Review and Approval Process
  • Following writing group approval, draft guidelines are reviewed by all contributors, program liaisons, and a volunteer reviewer from the AI Community Advisory Committee.
  • Recommendations must be approved by two-thirds of the full committee. If necessary to achieve consensus, the full committee is invited to deliberate, review the evidence, and revise recommendations when required.
  • Final approval by the committee chair and the NYSDOH AI Medical Director is required for publication.
External Reviewers
  • External peer reviewers recognized for their experience and expertise review guidelines for accuracy, balance, clarity, and practicality and provide feedback.
  • Peer reviewers may include nationally known experts from outside of New York State.
Update Process
  • JHU editorial staff ensure that each guideline is reviewed and determined to be current upon the 3-year anniversary of publication; guidelines that provide clinical recommendations in rapidly changing areas of practice may be reviewed annually. Published literature is surveilled to identify new evidence that may prompt changes to existing recommendations or development of new recommendations.

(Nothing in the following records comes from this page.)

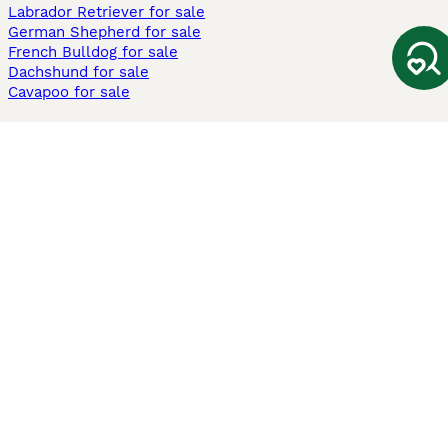
Labrador Retriever for sale
German Shepherd for sale
French Bulldog for sale
Dachshund for sale
Cavapoo for sale
Cats and Kittens For Sale
Maine Coon for sale
British Shorthair for sale
Ragdoll for sale
Bengal for sale
Sphynx for sale
Persian for sale
Savannah for sale
Other Popular Pages
Dogs For Sale In London
Dogs For Sale In Manchester
Dogs For Sale In Scotland
Cats For Sale In London
Cats For Sale In Scotland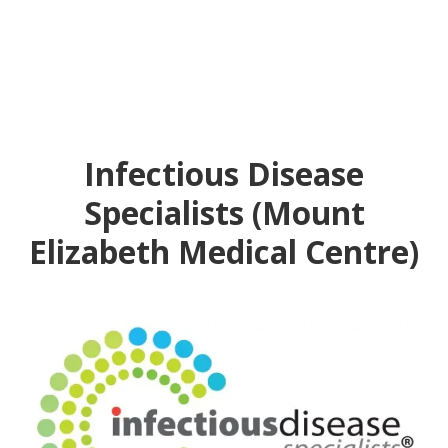
Infectious Disease
Specialists (Mount
Elizabeth Medical Centre)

  • If changes in the standard of care, newly published studies, new drug approval, new drug-related warning, or a public health emergency indicate the need for immediate change to published guidelines, committee leadership will make recommendations and immediate updates.
  • All contributing committee members review and approve substantive changes to, additions to, or deletions of recommendations; JHU editorial staff track, summarize, and publish ongoing guideline changes.
Recommendation Ratings Scheme
Strength Quality of Evidence
Rating Definition Rating Definition
A Strong 1 Based on published results of at least 1 randomized clinical trial with clinical outcomes or validated laboratory endpoints.
B Moderate * Based on either a self-evident conclusion; conclusive, published, in vitro data; or well-established practice that cannot be tested because ethics would preclude a clinical trial.
C Optional 2 Based on published results of at least 1 well-designed, nonrandomized clinical trial or observational cohort study with long-term clinical outcomes.
  2† Extrapolated from published results of well-designed studies (including nonrandomized clinical trials) conducted in populations other than those specifically addressed by a recommendation. The source(s) of the extrapolated evidence and the rationale for the extrapolation are provided in the guideline text. One example would be results of studies conducted predominantly in a subpopulation (e.g., one gender) that the committee determines to be generalizable to the population under consideration in the guideline.
3 Based on committee expert opinion, with rationale provided in the guideline text.